[INPUT MATERIAL]
════════════════════
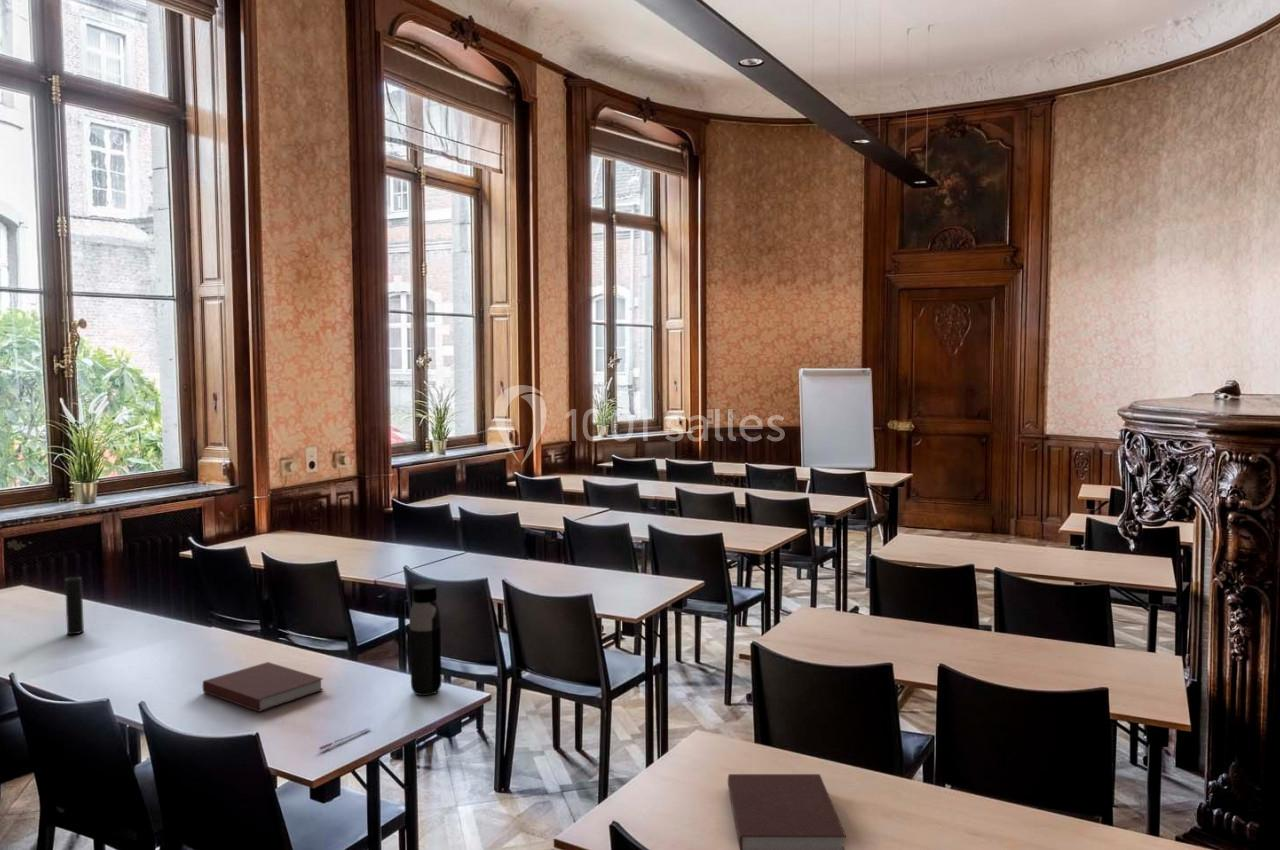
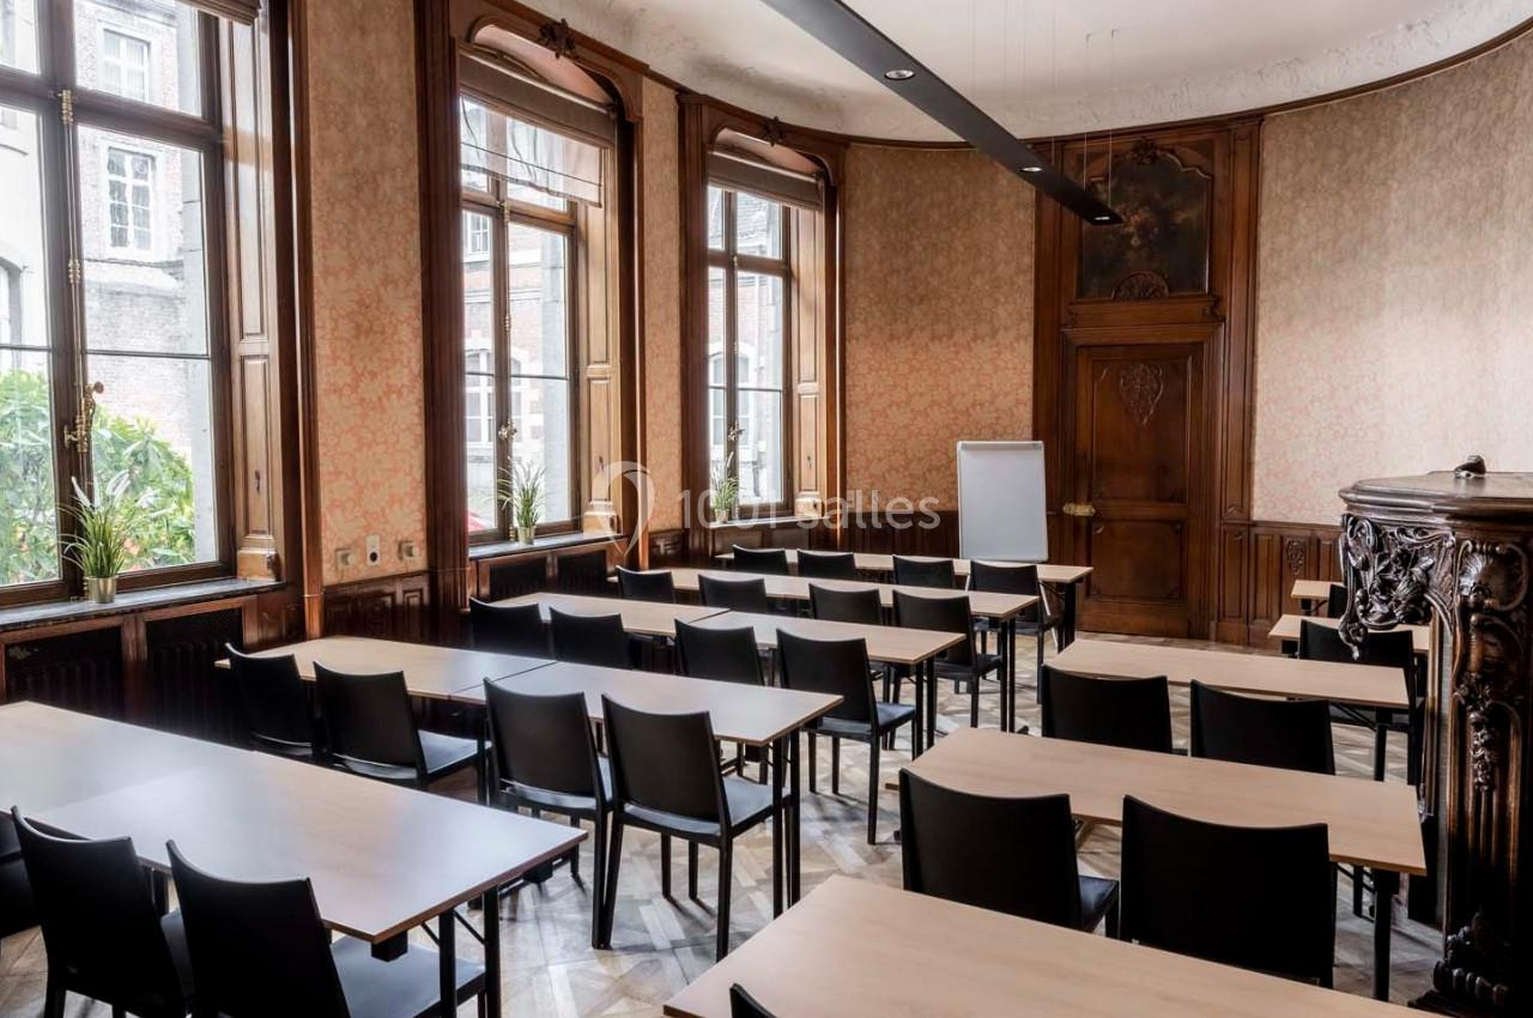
- pen [318,727,371,750]
- water bottle [409,583,442,696]
- notebook [727,773,847,850]
- cup [64,576,85,636]
- notebook [202,661,325,713]
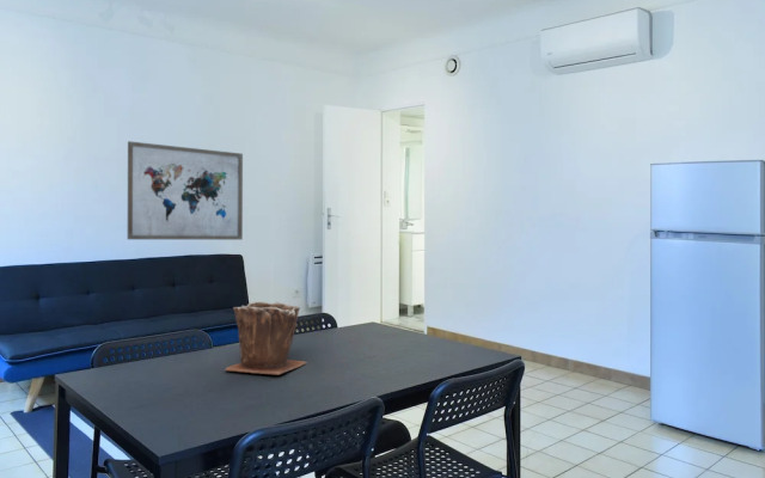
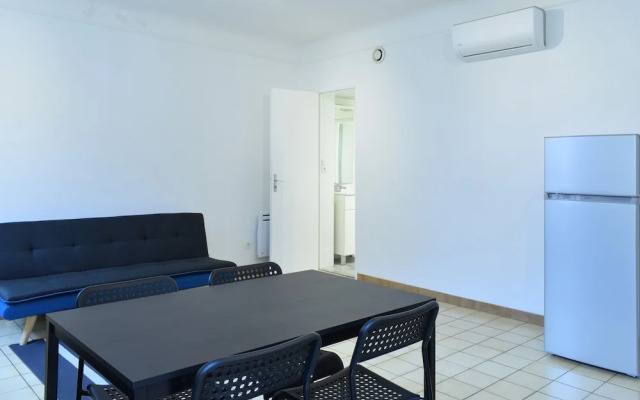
- wall art [127,140,244,241]
- plant pot [224,300,307,375]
════════════════════
[ASSIGNMENT]
Give back exactly the lines from the one that contains "- notebook [727,773,847,850]" to the final line of the data above, both included, with all pictures removed.

[TASK OUTPUT]
- notebook [727,773,847,850]
- cup [64,576,85,636]
- notebook [202,661,325,713]
- wall art [127,140,244,241]
- plant pot [224,300,307,375]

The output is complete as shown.